Y 20 años después ahí estaba yo, casi llegando a la meta de los 80k, feliz de saber que mi hijo iba rodando muy delante de mí y de mi hermano, también cincuentón, que compartió la carretera conmigo como aquella avenida Insurgentes de nuestra infancia. Ya quedaban unos 10k para la meta. Me entusiasmo. Pedaleo al máximo, pienso en cuánto ayudan los gelecitos de proteínas, en que mi bloqueador solar sí funciona, que acerté con ibuprofeno a la mitad de la carrera, que estuvo bien no haberme desvelado… y me río sola de mis pensamientos. Sí, es cierto, soy una señora mayor, soy categoría femenil 51- 60. No sé por qué sigo rodando, compartiendo la bici en familia, cansada, respirando forzado, sudando, agitada, gastando un dineral en estas carreras y, encima, con el ridículo de ir echando porras.
Veo la meta. Sonrío de gusto y de emoción. Ya hay gente en los laterales. Y grito a todo pulmón mi propia porra: “¡Sí se puede y sí se pudo, ya llegué!”. Alzo las manos al entrar por el arco de meta, el público contesta con aplausos automáticos. Nos bajamos de las bicis.

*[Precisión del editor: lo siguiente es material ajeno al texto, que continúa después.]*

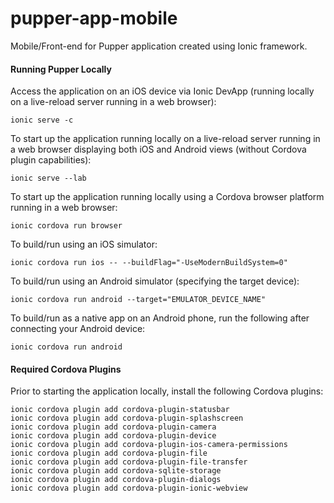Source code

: # pupper-app-mobile

Mobile/Front-end for Pupper application created using Ionic framework.

#### Running Pupper Locally

Access the application on an iOS device via Ionic DevApp (running locally on a live-reload server running in a web browser):

    ionic serve -c

To start up the application running locally on a live-reload server running in a web browser displaying both iOS and Android views (without Cordova plugin capabilities):

    ionic serve --lab

To start up the application running locally using a Cordova browser platform running in a web browser:

    ionic cordova run browser

To build/run using an iOS simulator:

    ionic cordova run ios -- --buildFlag="-UseModernBuildSystem=0"

 To build/run using an Android simulator (specifying the target device):

    ionic cordova run android --target="EMULATOR_DEVICE_NAME"

 To build/run as a native app on an Android phone, run the following after connecting your Android device:

    ionic cordova run android


#### Required Cordova Plugins

Prior to starting the application locally, install the following Cordova plugins:

    ionic cordova plugin add cordova-plugin-statusbar
    ionic cordova plugin add cordova-plugin-splashscreen
    ionic cordova plugin add cordova-plugin-camera
    ionic cordova plugin add cordova-plugin-device
    ionic cordova plugin add cordova-plugin-ios-camera-permissions
    ionic cordova plugin add cordova-plugin-file
    ionic cordova plugin add cordova-plugin-file-transfer
    ionic cordova plugin add cordova-sqlite-storage
    ionic cordova plugin add cordova-plugin-dialogs
    ionic cordova plugin add cordova-plugin-ionic-webview
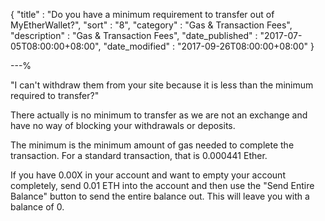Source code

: {
"title"       : "Do you have a minimum requirement to transfer out of MyEtherWallet?",
"sort"        : "8",
"category"    : "Gas & Transaction Fees",
"description" : "Gas & Transaction Fees",
"date_published" : "2017-07-05T08:00:00+08:00",
"date_modified"  : "2017-09-26T08:00:00+08:00"
}

---%


"I can't withdraw them from your site because it is less than the minimum required to transfer?"

There actually is no minimum to transfer as we are not an exchange and have no way of blocking your withdrawals or deposits.

The minimum is the minimum amount of gas needed to complete the transaction. For a standard transaction, that is 0.000441 Ether.

If you have 0.00X in your account and want to empty your account completely, send 0.01 ETH into the account and then use the "Send Entire Balance" button to send the entire balance out. This will leave you with a balance of 0.

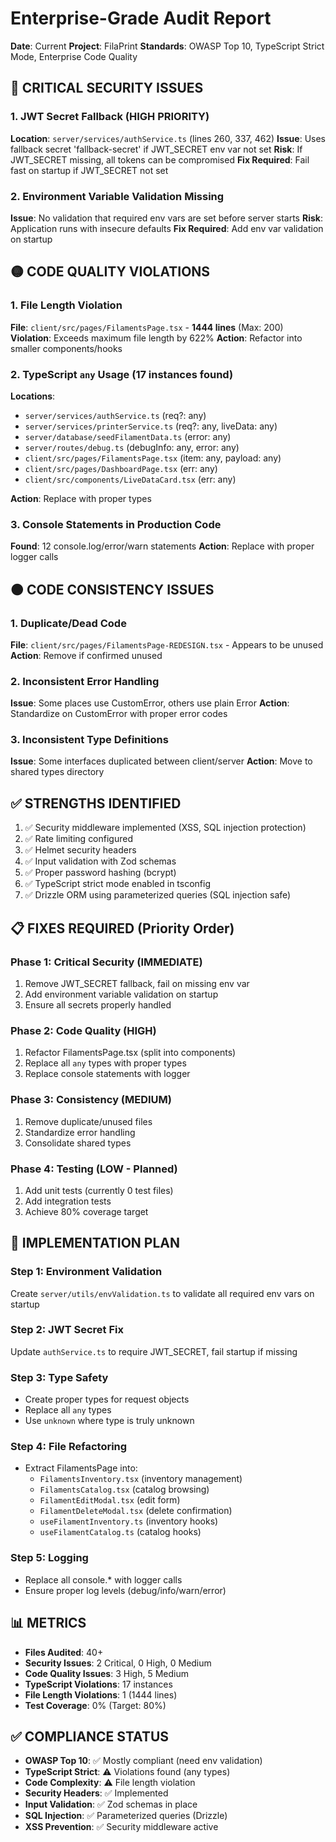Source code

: # Enterprise-Grade Audit Report
**Date**: Current
**Project**: FilaPrint
**Standards**: OWASP Top 10, TypeScript Strict Mode, Enterprise Code Quality

## 🔴 CRITICAL SECURITY ISSUES

### 1. JWT Secret Fallback (HIGH PRIORITY)
**Location**: `server/services/authService.ts` (lines 260, 337, 462)
**Issue**: Uses fallback secret 'fallback-secret' if JWT_SECRET env var not set
**Risk**: If JWT_SECRET missing, all tokens can be compromised
**Fix Required**: Fail fast on startup if JWT_SECRET not set

### 2. Environment Variable Validation Missing
**Issue**: No validation that required env vars are set before server starts
**Risk**: Application runs with insecure defaults
**Fix Required**: Add env var validation on startup

## 🟡 CODE QUALITY VIOLATIONS

### 1. File Length Violation
**File**: `client/src/pages/FilamentsPage.tsx` - **1444 lines** (Max: 200)
**Violation**: Exceeds maximum file length by 622%
**Action**: Refactor into smaller components/hooks

### 2. TypeScript `any` Usage (17 instances found)
**Locations**:
- `server/services/authService.ts` (req?: any)
- `server/services/printerService.ts` (req?: any, liveData: any)
- `server/database/seedFilamentData.ts` (error: any)
- `server/routes/debug.ts` (debugInfo: any, error: any)
- `client/src/pages/FilamentsPage.tsx` (item: any, payload: any)
- `client/src/pages/DashboardPage.tsx` (err: any)
- `client/src/components/LiveDataCard.tsx` (err: any)

**Action**: Replace with proper types

### 3. Console Statements in Production Code
**Found**: 12 console.log/error/warn statements
**Action**: Replace with proper logger calls

## 🟠 CODE CONSISTENCY ISSUES

### 1. Duplicate/Dead Code
**File**: `client/src/pages/FilamentsPage-REDESIGN.tsx` - Appears to be unused
**Action**: Remove if confirmed unused

### 2. Inconsistent Error Handling
**Issue**: Some places use CustomError, others use plain Error
**Action**: Standardize on CustomError with proper error codes

### 3. Inconsistent Type Definitions
**Issue**: Some interfaces duplicated between client/server
**Action**: Move to shared types directory

## ✅ STRENGTHS IDENTIFIED

1. ✅ Security middleware implemented (XSS, SQL injection protection)
2. ✅ Rate limiting configured
3. ✅ Helmet security headers
4. ✅ Input validation with Zod schemas
5. ✅ Proper password hashing (bcrypt)
6. ✅ TypeScript strict mode enabled in tsconfig
7. ✅ Drizzle ORM using parameterized queries (SQL injection safe)

## 📋 FIXES REQUIRED (Priority Order)

### Phase 1: Critical Security (IMMEDIATE)
1. Remove JWT_SECRET fallback, fail on missing env var
2. Add environment variable validation on startup
3. Ensure all secrets properly handled

### Phase 2: Code Quality (HIGH)
1. Refactor FilamentsPage.tsx (split into components)
2. Replace all `any` types with proper types
3. Replace console statements with logger

### Phase 3: Consistency (MEDIUM)
1. Remove duplicate/unused files
2. Standardize error handling
3. Consolidate shared types

### Phase 4: Testing (LOW - Planned)
1. Add unit tests (currently 0 test files)
2. Add integration tests
3. Achieve 80% coverage target

## 🔧 IMPLEMENTATION PLAN

### Step 1: Environment Validation
Create `server/utils/envValidation.ts` to validate all required env vars on startup

### Step 2: JWT Secret Fix
Update `authService.ts` to require JWT_SECRET, fail startup if missing

### Step 3: Type Safety
- Create proper types for request objects
- Replace all `any` types
- Use `unknown` where type is truly unknown

### Step 4: File Refactoring
- Extract FilamentsPage into:
  - `FilamentsInventory.tsx` (inventory management)
  - `FilamentsCatalog.tsx` (catalog browsing)
  - `FilamentEditModal.tsx` (edit form)
  - `FilamentDeleteModal.tsx` (delete confirmation)
  - `useFilamentInventory.ts` (inventory hooks)
  - `useFilamentCatalog.ts` (catalog hooks)

### Step 5: Logging
- Replace all console.* with logger calls
- Ensure proper log levels (debug/info/warn/error)

## 📊 METRICS

- **Files Audited**: 40+
- **Security Issues**: 2 Critical, 0 High, 0 Medium
- **Code Quality Issues**: 3 High, 5 Medium
- **TypeScript Violations**: 17 instances
- **File Length Violations**: 1 (1444 lines)
- **Test Coverage**: 0% (Target: 80%)

## ✅ COMPLIANCE STATUS

- **OWASP Top 10**: ✅ Mostly compliant (need env validation)
- **TypeScript Strict**: ⚠️ Violations found (any types)
- **Code Complexity**: ⚠️ File length violation
- **Security Headers**: ✅ Implemented
- **Input Validation**: ✅ Zod schemas in place
- **SQL Injection**: ✅ Parameterized queries (Drizzle)
- **XSS Prevention**: ✅ Security middleware active

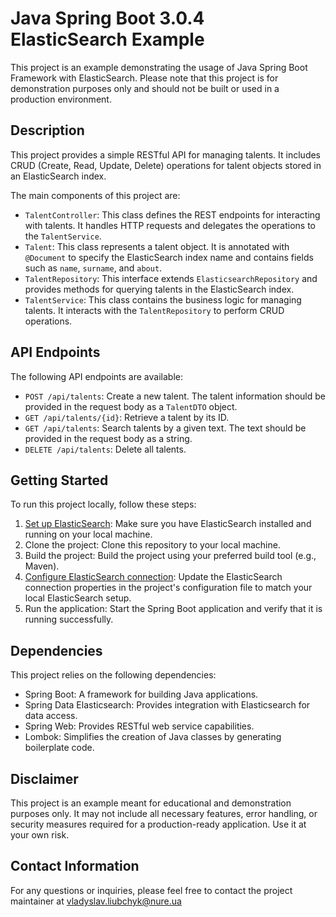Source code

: # Java Spring Boot 3.0.4 ElasticSearch Example

This project is an example demonstrating the usage of Java Spring Boot Framework with ElasticSearch. Please note that this project is for demonstration purposes only and should not be built or used in a production environment.

## Description

This project provides a simple RESTful API for managing talents. It includes CRUD (Create, Read, Update, Delete) operations for talent objects stored in an ElasticSearch index.

The main components of this project are:

- `TalentController`: This class defines the REST endpoints for interacting with talents. It handles HTTP requests and delegates the operations to the `TalentService`.
- `Talent`: This class represents a talent object. It is annotated with `@Document` to specify the ElasticSearch index name and contains fields such as `name`, `surname`, and `about`.
- `TalentRepository`: This interface extends `ElasticsearchRepository` and provides methods for querying talents in the ElasticSearch index.
- `TalentService`: This class contains the business logic for managing talents. It interacts with the `TalentRepository` to perform CRUD operations.

## API Endpoints

The following API endpoints are available:

- `POST /api/talents`: Create a new talent. The talent information should be provided in the request body as a `TalentDTO` object.
- `GET /api/talents/{id}`: Retrieve a talent by its ID.
- `GET /api/talents`: Search talents by a given text. The text should be provided in the request body as a string.
- `DELETE /api/talents`: Delete all talents.

## Getting Started

To run this project locally, follow these steps:

1. [Set up ElasticSearch](https://www.elastic.co/downloads/elasticsearch): Make sure you have ElasticSearch installed and running on your local machine.
2. Clone the project: Clone this repository to your local machine.
3. Build the project: Build the project using your preferred build tool (e.g., Maven).
4. [Configure ElasticSearch connection](https://stackoverflow.com/questions/71492404/elasticsearch-showing-received-plaintext-http-traffic-on-an-https-channel-in-con): Update the ElasticSearch connection properties in the project's configuration file to match your local ElasticSearch setup.
5. Run the application: Start the Spring Boot application and verify that it is running successfully.

## Dependencies

This project relies on the following dependencies:

- Spring Boot: A framework for building Java applications.
- Spring Data Elasticsearch: Provides integration with Elasticsearch for data access.
- Spring Web: Provides RESTful web service capabilities.
- Lombok: Simplifies the creation of Java classes by generating boilerplate code.

## Disclaimer

This project is an example meant for educational and demonstration purposes only. It may not include all necessary features, error handling, or security measures required for a production-ready application. Use it at your own risk.

## Contact Information

For any questions or inquiries, please feel free to contact the project maintainer at vladyslav.liubchyk@nure.ua
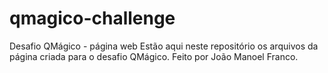# qmagico-challenge
Desafio QMágico - página web
Estão aqui neste repositório os arquivos da página criada para o desafio QMágico.
Feito por João Manoel Franco.

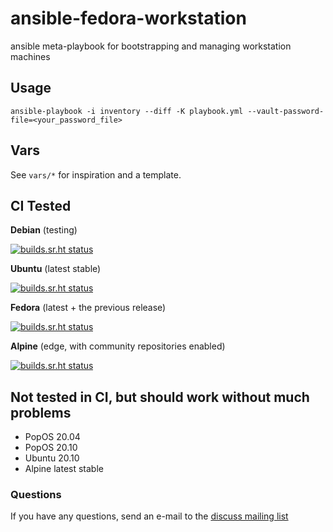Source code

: # ansible-fedora-workstation

ansible meta-playbook for bootstrapping and managing workstation machines

## Usage

`ansible-playbook -i inventory --diff -K playbook.yml --vault-password-file=<your_password_file>`

## Vars

See `vars/*` for inspiration and a template.

## CI Tested
**Debian** (testing)

[![builds.sr.ht status](https://builds.sr.ht/~fourstepper/ansible-linux-workstation/commits/debian.yml.svg)](https://builds.sr.ht/~fourstepper/ansible-linux-workstation/commits/debian.yml?)

**Ubuntu** (latest stable)

[![builds.sr.ht status](https://builds.sr.ht/~fourstepper/ansible-linux-workstation/commits/ubuntu.yml.svg)](https://builds.sr.ht/~fourstepper/ansible-linux-workstation/commits/ubuntu.yml?)

**Fedora** (latest + the previous release)

[![builds.sr.ht status](https://builds.sr.ht/~fourstepper/ansible-linux-workstation/commits/fedora.yml.svg)](https://builds.sr.ht/~fourstepper/ansible-linux-workstation/commits/fedora.yml?)

**Alpine** (edge, with community repositories enabled)

[![builds.sr.ht status](https://builds.sr.ht/~fourstepper/ansible-linux-workstation/commits/alpine.yml.svg)](https://builds.sr.ht/~fourstepper/ansible-linux-workstation/commits/alpine.yml?)


## Not tested in CI, but should work without much problems
- PopOS 20.04
- PopOS 20.10
- Ubuntu 20.10
- Alpine latest stable

### Questions

If you have any questions, send an e-mail to the [discuss mailing list](https://lists.sr.ht/~fourstepper/ansible-linux-workstation-discuss)
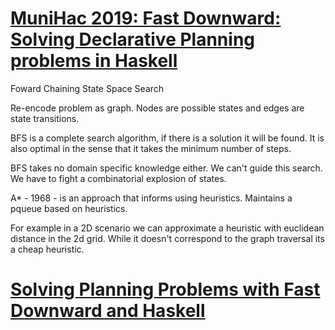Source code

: # [MuniHac 2019: Fast Downward: Solving Declarative Planning problems in Haskell](https://www.youtube.com/watch?v=riugQmHx0K0)

Foward Chaining State Space Search

Re-encode problem as graph. Nodes are possible states and edges are state transitions.

BFS is a complete search algorithm, if there is a solution it will be found. It is also optimal in the sense that it takes the minimum number of steps.

BFS takes no domain specific knowledge either. We can't guide this search. We have to fight a combinatorial explosion of states.

A* - 1968 - is an approach that informs using heuristics. Maintains a pqueue based on heuristics.

For example in a 2D scenario we can approximate a heuristic with euclidean distance in the 2d grid. While it doesn't correspond to the graph traversal its a cheap heuristic.


# [Solving Planning Problems with Fast Downward and Haskell](https://ocharles.org.uk/blog/posts/2018-12-25-fast-downward.html)
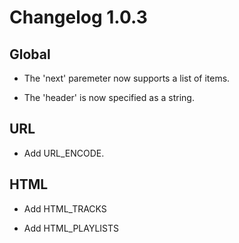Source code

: # Changelog 1.0.3

## Global

- The 'next' paremeter now supports a list of items.

- The 'header' is now specified as a string.

## URL

- Add URL_ENCODE.

## HTML

- Add HTML_TRACKS

- Add HTML_PLAYLISTS
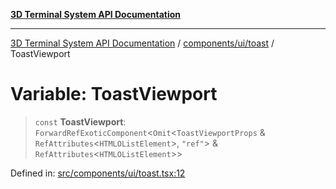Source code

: [**3D Terminal System API Documentation**](../../../../README.md)

***

[3D Terminal System API Documentation](../../../../README.md) / [components/ui/toast](../README.md) / ToastViewport

# Variable: ToastViewport

> `const` **ToastViewport**: `ForwardRefExoticComponent`\<`Omit`\<`ToastViewportProps` & `RefAttributes`\<`HTMLOListElement`\>, `"ref"`\> & `RefAttributes`\<`HTMLOListElement`\>\>

Defined in: [src/components/ui/toast.tsx:12](https://github.com/Dicommunitas/ThreeJS_Terminal_3D/blob/7212b5be68c3f7954d775adb9932e64d901692b4/src/components/ui/toast.tsx#L12)
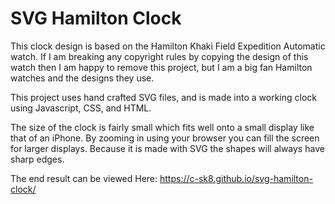 # SVG Hamilton Clock

This clock design is based on the Hamilton Khaki Field Expedition Automatic watch. If I am breaking any copyright rules by copying the design of this watch then I am happy to remove this project, but I am a big fan Hamilton watches and the designs they use.

This project uses hand crafted SVG files, and is made into a working clock using Javascript, CSS, and HTML.

The size of the clock is fairly small which fits well onto a small display like that of an iPhone. By zooming in using your browser you can fill the screen for larger displays. Because it is made with SVG the shapes will always have sharp edges.

The end result can be viewed Here: https://c-sk8.github.io/svg-hamilton-clock/
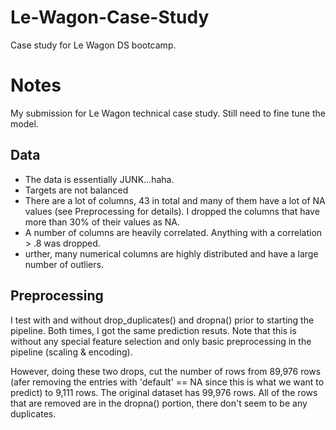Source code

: # Le-Wagon-Case-Study
Case study for Le Wagon DS bootcamp.


# Notes
My submission for Le Wagon technical case study. Still need to fine tune the
model.

## Data
* The data is essentially JUNK...haha.
* Targets are not balanced
* There are a lot of columns, 43 in total and many of them have a lot of NA values
(see Preprocessing for details). I dropped the columns that have more than 30%
of their values as NA.
* A number of columns are heavily correlated. Anything with a correlation > .8
was dropped.
* urther, many numerical columns are highly distributed and have a large
number of outliers.


## Preprocessing
I test with and without drop_duplicates() and dropna() prior to starting the
pipeline. Both times, I got the same prediction resuts. Note that this is
without any special feature selection and only basic preprocessing in the
pipeline (scaling & encoding).

However, doing these two drops, cut the number of rows from 89,976 rows (afer
removing the entries with 'default' == NA since this is what we want to predict)
to 9,111 rows. The original dataset has 99,976 rows. All of the rows that
are removed are in the dropna() portion, there don't seem to be any duplicates.
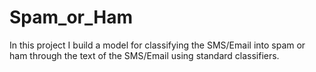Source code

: # Spam_or_Ham
In this project I build a model for classifying the SMS/Email into spam or ham through the text of the SMS/Email using standard classifiers.
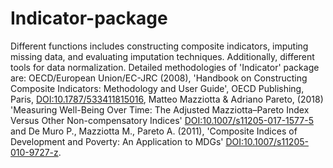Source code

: # Indicator-package


Different functions includes constructing composite indicators, imputing missing data, and evaluating imputation techniques. Additionally, different tools for data normalization. Detailed methodologies of  'Indicator' package are: OECD/European Union/EC-JRC (2008), 'Handbook on Constructing Composite Indicators: Methodology and User Guide', OECD Publishing, Paris, <DOI:10.1787/533411815016>, Matteo Mazziotta & Adriano Pareto, (2018) 'Measuring Well-Being Over Time: The Adjusted Mazziotta–Pareto Index Versus Other Non-compensatory Indices' <DOI:10.1007/s11205-017-1577-5> and De Muro P., Mazziotta M., Pareto A. (2011), 'Composite Indices  of Development and Poverty: An Application to MDGs' <DOI:10.1007/s11205-010-9727-z>.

Se forman las filas para recibir la añorada medalla, un plátano y una bebida de electrolitos. Después entramos a la zona de recuperación y convivencia. Parece una fiesta. Hay música, stands que regalan o venden comida, cosas de ciclismo, bebidas. Y justo ahí, entre toda esa gente, veo al chavo de 17 años esperando a su papá. Nos reconocemos con mucha alegría.
—¡Ya llegó, señora, felicidades! me dice con una enorme y fresca sonrisa.
Yo no sé si reír o llorar. Pero le contesto que lo felicito yo a él, tan joven y ya con esa medalla colgada al cuello. Y agrego:
—Cuéntale a tu papá que le ganó una señora mayor, de la Categoría V, y dile de mi parte que lo felicito y que no estamos tan viejitos.